=== Zadania ===
1. Wypisz bez zmian fragment tekstu o Zygmuncie I Starym. Zacznij od miejsca ze słowami „Polityka wewnętrzna”, a skończ po słowach „zależnych od dochodów.”.
2. Sprawdź, czy zdania (a), (b) i (c) zgadzają się z tekstem o Zygmuncie I Starym. Przy każdym odpowiedz „tak” lub „nie” i przytocz słowa tekstu, które o tym rozstrzygają: (a) Zygmunt został koronowany w katedrze na Wawelu przez prymasa Andrzeja Boryszewskiego. (b) Król sam mianował członków izby poselskiej. (c) Próby stworzenia stałego funduszu na obronność zakończyły się powodzeniem.

=== Tekst ===
★ ★ ★ ★ ★

Dynastia Jagiellonów

Zygmunt I Stary

Zygmunt I Stary (ur. 1 stycznia 1467 w Kozienicach, zm. 1 kwietnia 1548 w Krakowie) – od roku 1506 wielki książę litewski, od 1507 król Polski. Przedostatni z dynastii Jagiellonów na tronie polskim. Był przedostatnim z sześciu synów Kazimierza IV Jagiellończyka i Elżbiety Rakuszanki, ojcem m.in. Zygmunta II Augusta. Dwukrotnie żonaty: z Barbarą Zápolyą (1512), a po jej śmierci z Boną z rodu Sforzów (1518).
Młodość

Po śmierci ojca był jedynym z synów, który nie piastował żadnych godności. W latach 1495-1496 Zygmunt zwracał się do wielkiego księcia litewskiego Aleksandra z żądaniem wydzielenia domeny z księstwa litewskiego, ale spotkał się z odmową. Królowa-wdowa Elżbieta Habsburżanka próbowała też bez powodzenia zapewnić synowi sukcesję na tronie austriackim. Również klęska wyprawy bukowińskiej Jana Olbrachta rozwiała plany osadzenia Zygmunta na tronie mołdawskim. Ostatecznie Zygmunt znalazł się pod opieką Władysława, króla czesko-węgierskiego, od którego otrzymał księstwo głogowskie (1499) i opawskie (1501), a w 1504 został namiestnikiem całego Śląska i Łużyc Dolnych.
Koronacja

Po śmierci króla Aleksandra Jagiellończyka Zygmunt udał się do Wilna, gdzie wbrew postanowieniom unii mielnickiej (1501), która zakładała wspólną elekcję polsko-litewską, został przez litewską radę wielkoksiążęcą 13 września 1506 obrany i 20 października 1506 wyniesiony na tron litewski. 8 grudnia 1506 na sejmie piotrkowskim Zygmunt został obrany przez Senat na króla polskiego, przybył z Wilna do Krakowa 20 stycznia 1507 i został koronowany 24 stycznia 1507 w katedrze na Wawelu przez prymasa Polski abpa Andrzeja Boryszewskiego.

W lutym 1507 nakłonił sejm litewski do przyjęcia uchwały o gotowości do wojny z Wielkim Księstwem Moskiewskim. Dwuletnia wojna litewsko-moskiewska (1507–1508) umocniła litewski stan posiadania na wschodzie.
Polityka wewnętrzna

Sytuację wewnętrzną w ówczesnej Polsce charakteryzowały szerokie uprawnienia izby poselskiej, potwierdzone i poszerzone w konstytucji nihil novi z roku 1505. Na skład tego ciała król nie miał wpływu, odmiennie niż w odniesieniu do senatorów, których sam mianował. Dlatego też sprawując rządy Zygmunt I korzystał z rady senatorów i kompetentnych ministrów kierujących kancelarią królewską, urzędem podskarbińskim i wielkorządcami krakowskimi. Pomimo że był niechętny systemowi parlamentarnemu i niezależności politycznej szlachty, Zygmunt uznawał autorytet norm prawnych, odznaczał się legalizmem, więc zwoływał coroczne sejmy, z reguły uzyskując uchwały podatkowe (pobory) na obronę potoczną. Jednakże niepowodzeniem skończyły się próby stworzenia stałego funduszu na obronność z podatków zależnych od dochodów.

★ ★ ★ ★ ★

=== Dane ===
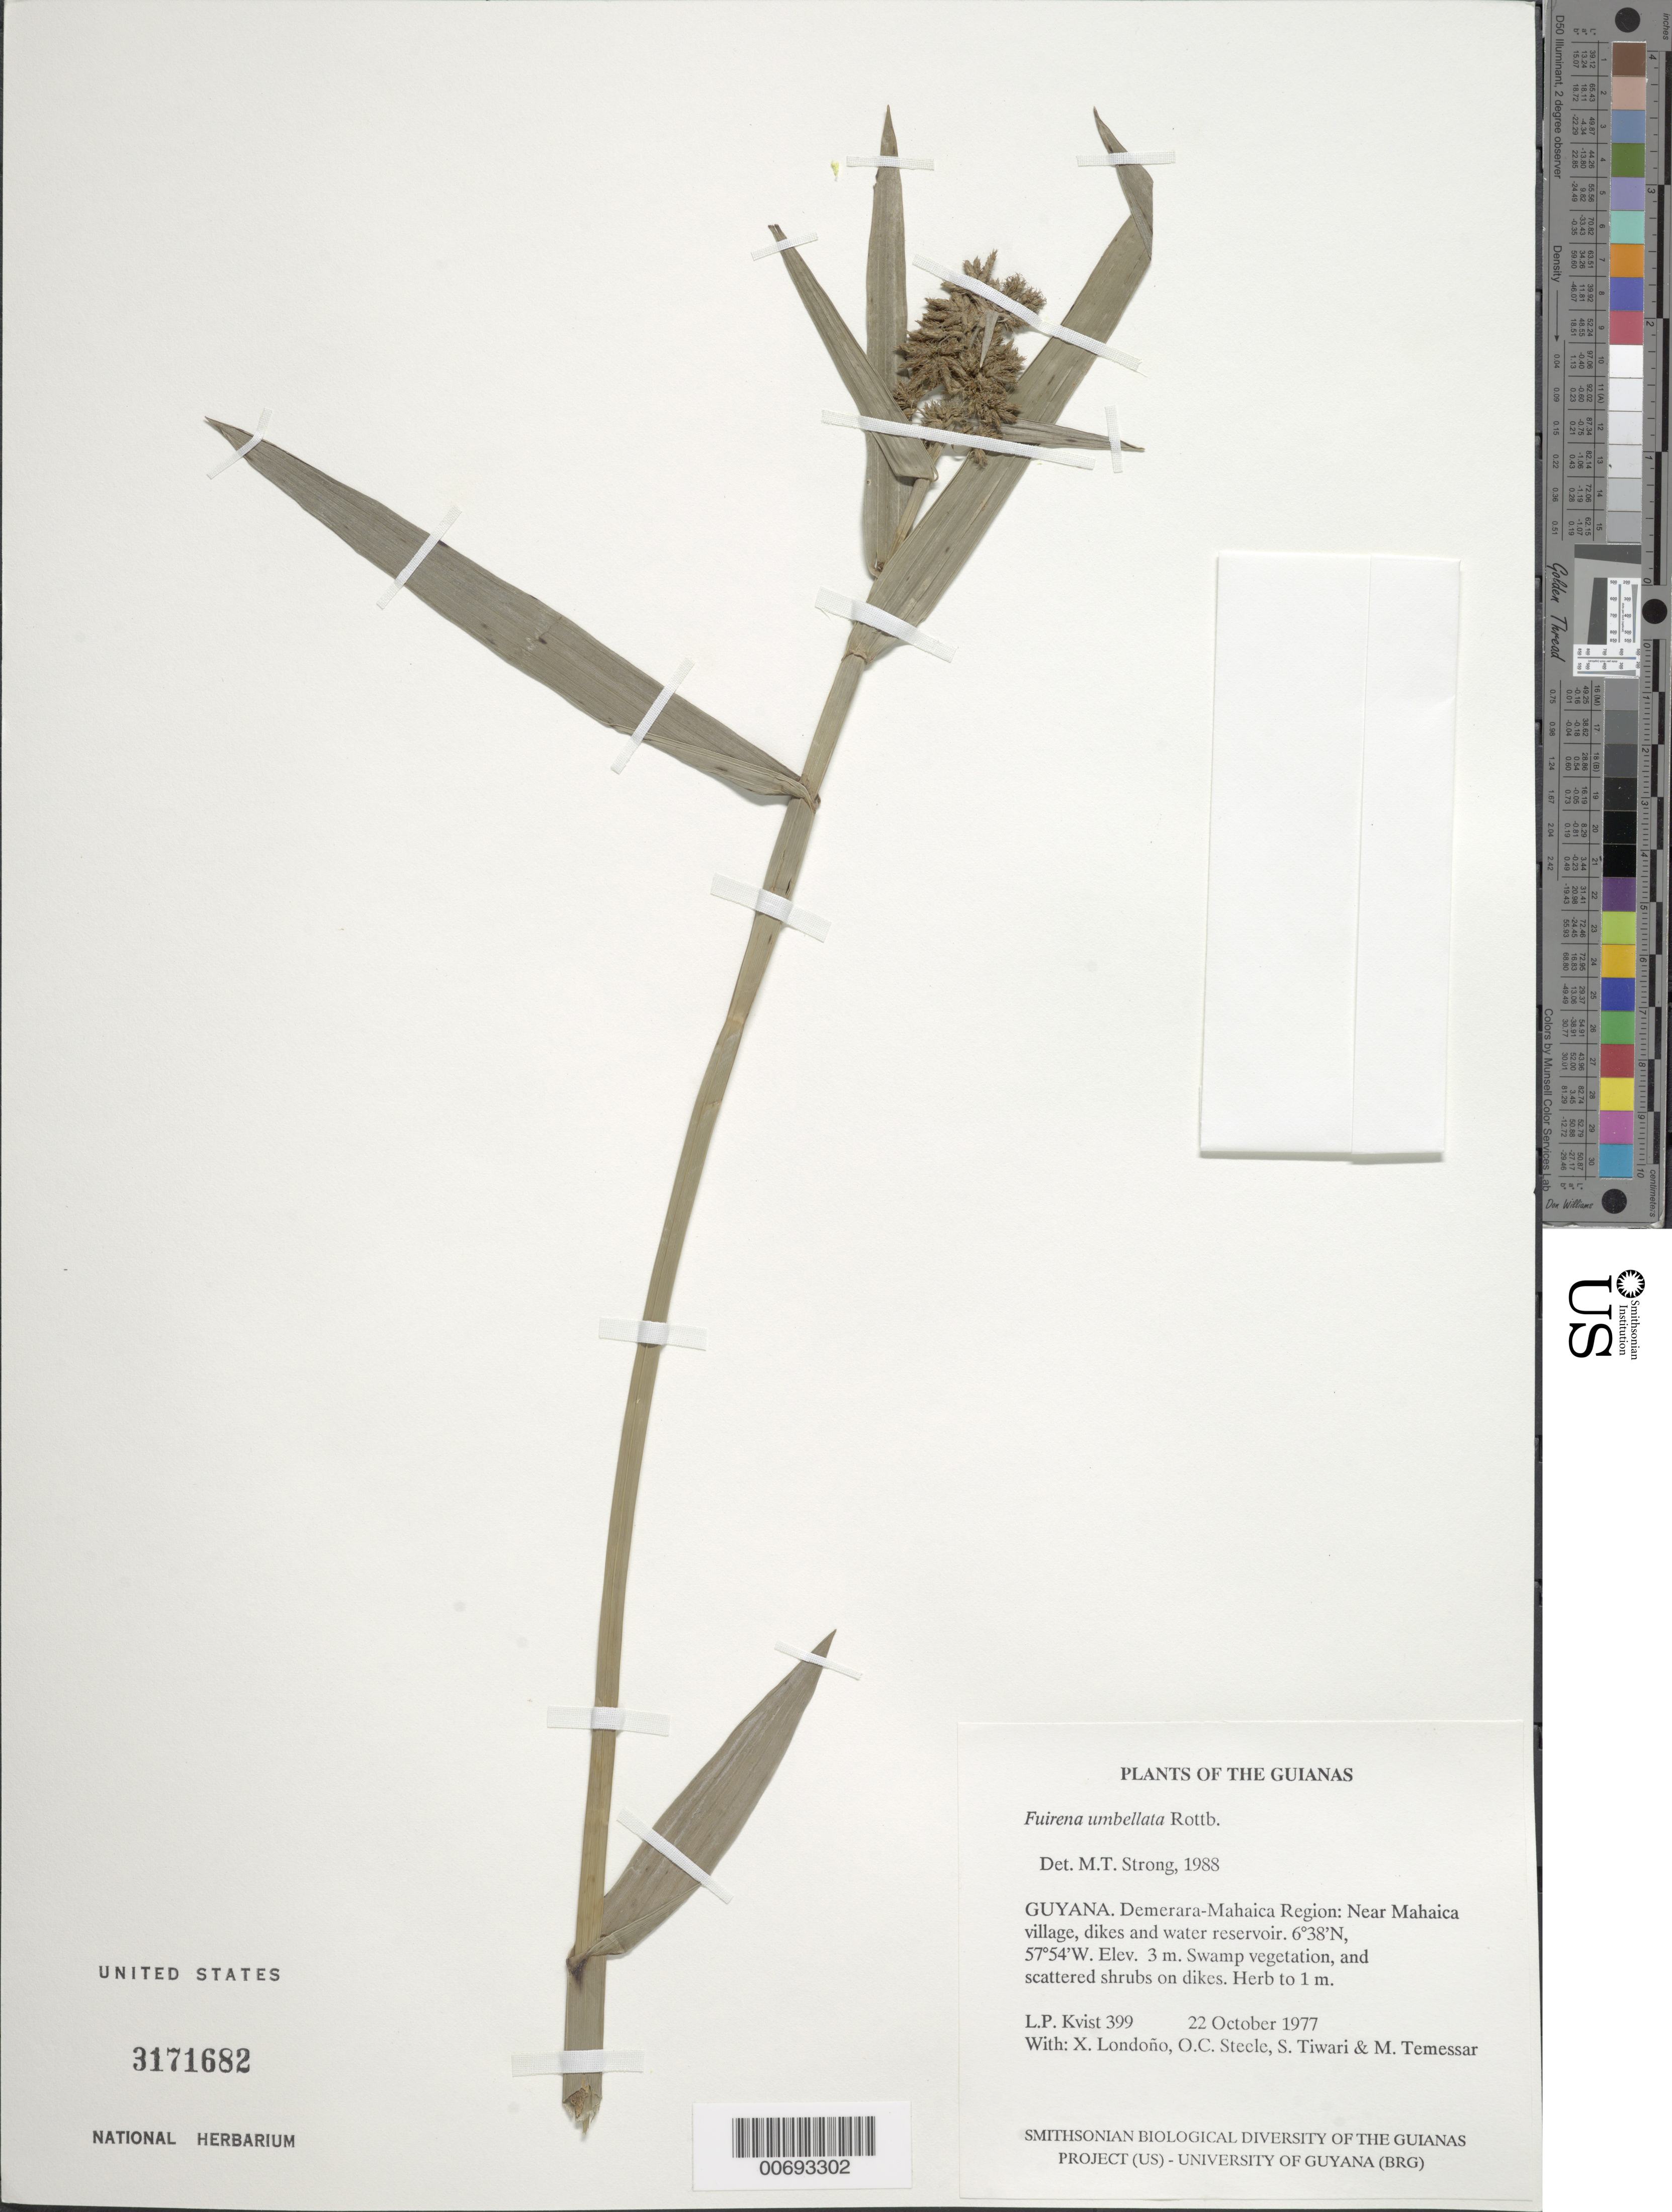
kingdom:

★ ★ ★ ★ ★

=== Oczekiwane odpowiedzi ===
1.
Polityka wewnętrzna

Sytuację wewnętrzną w ówczesnej Polsce charakteryzowały szerokie uprawnienia izby poselskiej, potwierdzone i poszerzone w konstytucji nihil novi z roku 1505. Na skład tego ciała król nie miał wpływu, odmiennie niż w odniesieniu do senatorów, których sam mianował. Dlatego też sprawując rządy Zygmunt I korzystał z rady senatorów i kompetentnych ministrów kierujących kancelarią królewską, urzędem podskarbińskim i wielkorządcami krakowskimi. Pomimo że był niechętny systemowi parlamentarnemu i niezależności politycznej szlachty, Zygmunt uznawał autorytet norm prawnych, odznaczał się legalizmem, więc zwoływał coroczne sejmy, z reguły uzyskując uchwały podatkowe (pobory) na obronę potoczną. Jednakże niepowodzeniem skończyły się próby stworzenia stałego funduszu na obronność z podatków zależnych od dochodów.

2.
(a) Tak: „został koronowany 24 stycznia 1507 w katedrze na Wawelu przez prymasa Polski abpa Andrzeja Boryszewskiego”.
(b) Nie: „Na skład tego ciała król nie miał wpływu”.
(c) Nie: „niepowodzeniem skończyły się próby stworzenia stałego funduszu na obronność z podatków zależnych od dochodów”.